--- What is being asked ---
If a picture appears in the records below, drop it, and reproduce everything else exactly.

>>

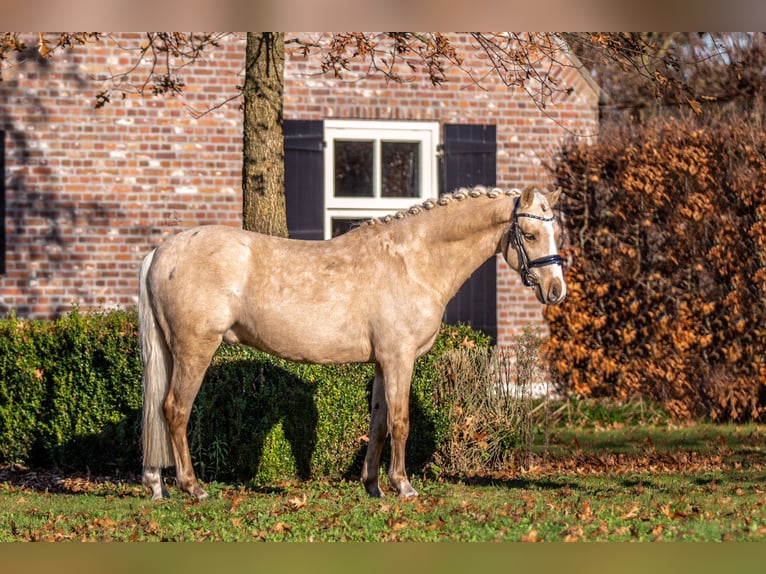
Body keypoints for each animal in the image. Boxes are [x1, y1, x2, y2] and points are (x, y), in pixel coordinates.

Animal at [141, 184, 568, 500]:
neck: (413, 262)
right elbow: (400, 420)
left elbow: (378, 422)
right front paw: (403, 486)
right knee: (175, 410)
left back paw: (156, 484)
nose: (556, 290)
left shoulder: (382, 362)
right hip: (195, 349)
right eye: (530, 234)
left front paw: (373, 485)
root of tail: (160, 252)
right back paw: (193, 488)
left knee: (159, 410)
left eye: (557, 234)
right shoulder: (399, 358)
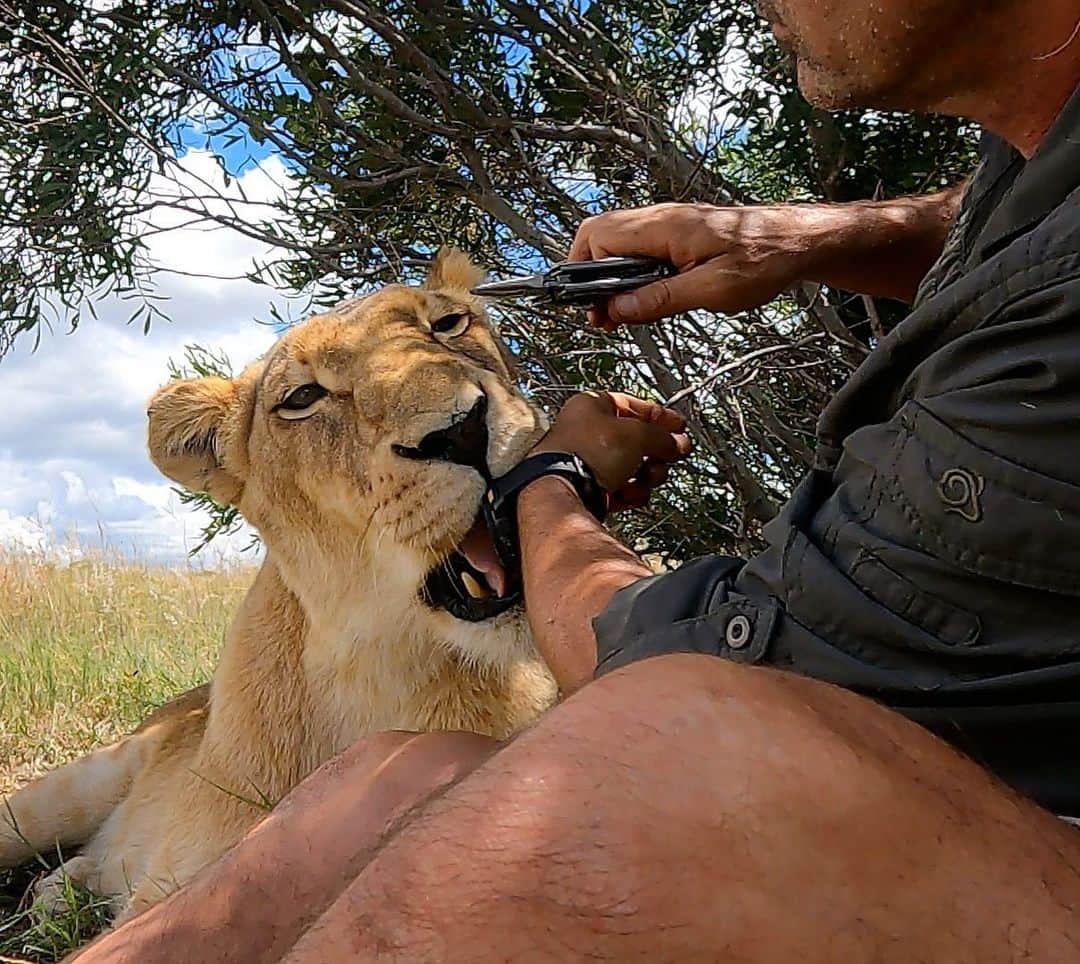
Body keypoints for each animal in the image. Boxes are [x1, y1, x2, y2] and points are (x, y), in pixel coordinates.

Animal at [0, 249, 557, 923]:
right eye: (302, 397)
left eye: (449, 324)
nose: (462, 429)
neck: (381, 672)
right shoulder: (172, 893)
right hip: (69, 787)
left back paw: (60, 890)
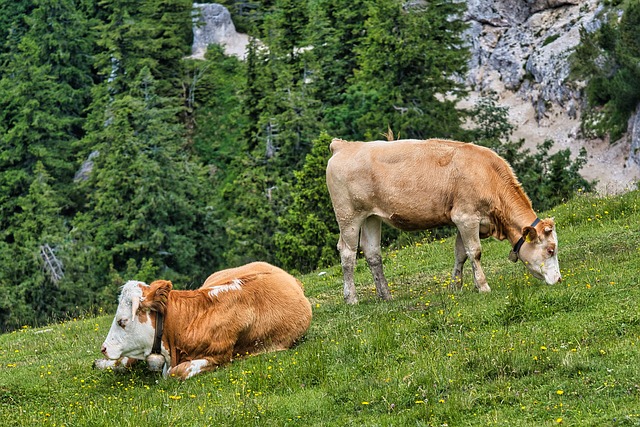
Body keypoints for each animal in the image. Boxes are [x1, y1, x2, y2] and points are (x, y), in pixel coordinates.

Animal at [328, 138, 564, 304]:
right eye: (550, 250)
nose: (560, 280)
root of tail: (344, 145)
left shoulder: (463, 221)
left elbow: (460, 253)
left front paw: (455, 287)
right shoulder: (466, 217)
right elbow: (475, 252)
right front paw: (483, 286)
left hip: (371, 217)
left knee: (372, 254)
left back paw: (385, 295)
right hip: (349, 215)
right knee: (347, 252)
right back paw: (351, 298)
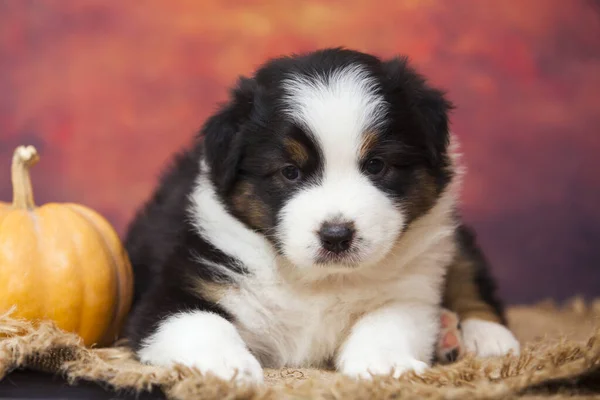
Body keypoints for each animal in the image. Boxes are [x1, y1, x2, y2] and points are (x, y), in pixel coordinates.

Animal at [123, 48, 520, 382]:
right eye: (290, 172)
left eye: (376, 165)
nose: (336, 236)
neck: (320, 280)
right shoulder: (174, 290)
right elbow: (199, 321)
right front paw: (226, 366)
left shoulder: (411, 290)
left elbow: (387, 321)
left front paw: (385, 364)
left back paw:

<<

--- Task result ---
Body keypoints for each animal in the image. Boxes are [x1, y1, x2, y2] and points are (x, y), in pixel coordinates.

Animal at [141, 184, 568, 500]:
neck: (413, 262)
right elbow: (400, 420)
left elbow: (378, 422)
right front paw: (403, 486)
right knee: (175, 410)
left back paw: (156, 484)
nose: (556, 290)
left shoulder: (382, 362)
right hip: (195, 349)
right eye: (530, 234)
left front paw: (373, 485)
root of tail: (160, 252)
right back paw: (193, 488)
left knee: (159, 410)
left eye: (557, 234)
right shoulder: (399, 358)
Body keypoints for each animal in the image. Boxes are [x1, y1, x2, y2] and points are (x, y), in pixel coordinates.

Animal at [0, 249, 557, 923]:
right eye: (302, 397)
left eye: (449, 324)
nose: (462, 429)
neck: (381, 672)
right shoulder: (172, 893)
right hip: (69, 787)
left back paw: (60, 890)
Body keypoints for each animal in the image. Boxes are [x1, y1, x2, y2] and points are (x, y), in pixel coordinates.

Animal at [328, 138, 564, 304]:
right eye: (550, 250)
nose: (560, 280)
root of tail: (344, 145)
left shoulder: (463, 221)
left elbow: (460, 253)
left front paw: (455, 287)
right shoulder: (466, 217)
right elbow: (475, 252)
right front paw: (483, 286)
left hip: (371, 217)
left knee: (372, 254)
left back paw: (385, 295)
right hip: (349, 215)
right knee: (347, 252)
right back paw: (351, 298)
Body keypoints for each animal in the image. Boxes are [x1, y1, x2, y2] and points are (x, y), in pixel coordinates.

Animal at [123, 48, 520, 382]:
right eye: (290, 172)
left eye: (376, 165)
nose: (336, 236)
neck: (320, 280)
right shoulder: (174, 290)
right elbow: (199, 321)
right front paw: (226, 366)
left shoulder: (411, 290)
left elbow: (387, 321)
left front paw: (385, 364)
left back paw:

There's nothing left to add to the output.